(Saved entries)
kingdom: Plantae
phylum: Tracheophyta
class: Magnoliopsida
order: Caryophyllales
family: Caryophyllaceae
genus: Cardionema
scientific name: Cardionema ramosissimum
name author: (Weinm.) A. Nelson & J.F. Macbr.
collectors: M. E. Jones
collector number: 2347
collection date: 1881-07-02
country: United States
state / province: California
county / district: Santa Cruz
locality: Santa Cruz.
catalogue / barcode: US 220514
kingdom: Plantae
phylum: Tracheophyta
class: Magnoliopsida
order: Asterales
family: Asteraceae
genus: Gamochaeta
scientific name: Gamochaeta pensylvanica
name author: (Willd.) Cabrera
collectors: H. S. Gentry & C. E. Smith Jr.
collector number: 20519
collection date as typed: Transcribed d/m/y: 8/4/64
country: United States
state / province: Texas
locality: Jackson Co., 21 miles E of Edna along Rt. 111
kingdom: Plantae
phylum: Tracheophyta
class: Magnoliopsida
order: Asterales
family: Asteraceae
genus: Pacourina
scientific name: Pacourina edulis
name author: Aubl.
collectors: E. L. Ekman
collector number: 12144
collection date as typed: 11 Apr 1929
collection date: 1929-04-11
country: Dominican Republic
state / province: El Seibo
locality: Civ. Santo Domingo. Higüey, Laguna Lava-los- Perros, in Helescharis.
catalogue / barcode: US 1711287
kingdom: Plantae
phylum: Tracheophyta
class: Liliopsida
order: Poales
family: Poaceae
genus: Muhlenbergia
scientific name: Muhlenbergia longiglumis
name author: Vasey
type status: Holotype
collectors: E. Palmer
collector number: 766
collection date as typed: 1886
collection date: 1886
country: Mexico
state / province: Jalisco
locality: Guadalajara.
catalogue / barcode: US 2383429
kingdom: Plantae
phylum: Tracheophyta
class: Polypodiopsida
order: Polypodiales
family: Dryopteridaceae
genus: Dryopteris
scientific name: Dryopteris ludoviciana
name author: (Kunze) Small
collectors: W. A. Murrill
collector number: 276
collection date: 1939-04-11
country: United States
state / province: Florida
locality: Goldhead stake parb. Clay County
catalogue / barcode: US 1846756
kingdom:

- REQUEST
Rewrite as a numbered list the lines of the material from the line containing "locality: Civ. Santo" through the end of the material, with both ends included and any blank lines left out.

- COMPLETED EXERCISE
1. locality: Civ. Santo Domingo. Higüey, Laguna Lava-los- Perros, in Helescharis.
2. catalogue / barcode: US 1711287
3. kingdom: Plantae
4. phylum: Tracheophyta
5. class: Liliopsida
6. order: Poales
7. family: Poaceae
8. genus: Muhlenbergia
9. scientific name: Muhlenbergia longiglumis
10. name author: Vasey
11. type status: Holotype
12. collectors: E. Palmer
13. collector number: 766
14. collection date as typed: 1886
15. collection date: 1886
16. country: Mexico
17. state / province: Jalisco
18. locality: Guadalajara.
19. catalogue / barcode: US 2383429
20. kingdom: Plantae
21. phylum: Tracheophyta
22. class: Polypodiopsida
23. order: Polypodiales
24. family: Dryopteridaceae
25. genus: Dryopteris
26. scientific name: Dryopteris ludoviciana
27. name author: (Kunze) Small
28. collectors: W. A. Murrill
29. collector number: 276
30. collection date: 1939-04-11
31. country: United States
32. state / province: Florida
33. locality: Goldhead stake parb. Clay County
34. catalogue / barcode: US 1846756
35. kingdom:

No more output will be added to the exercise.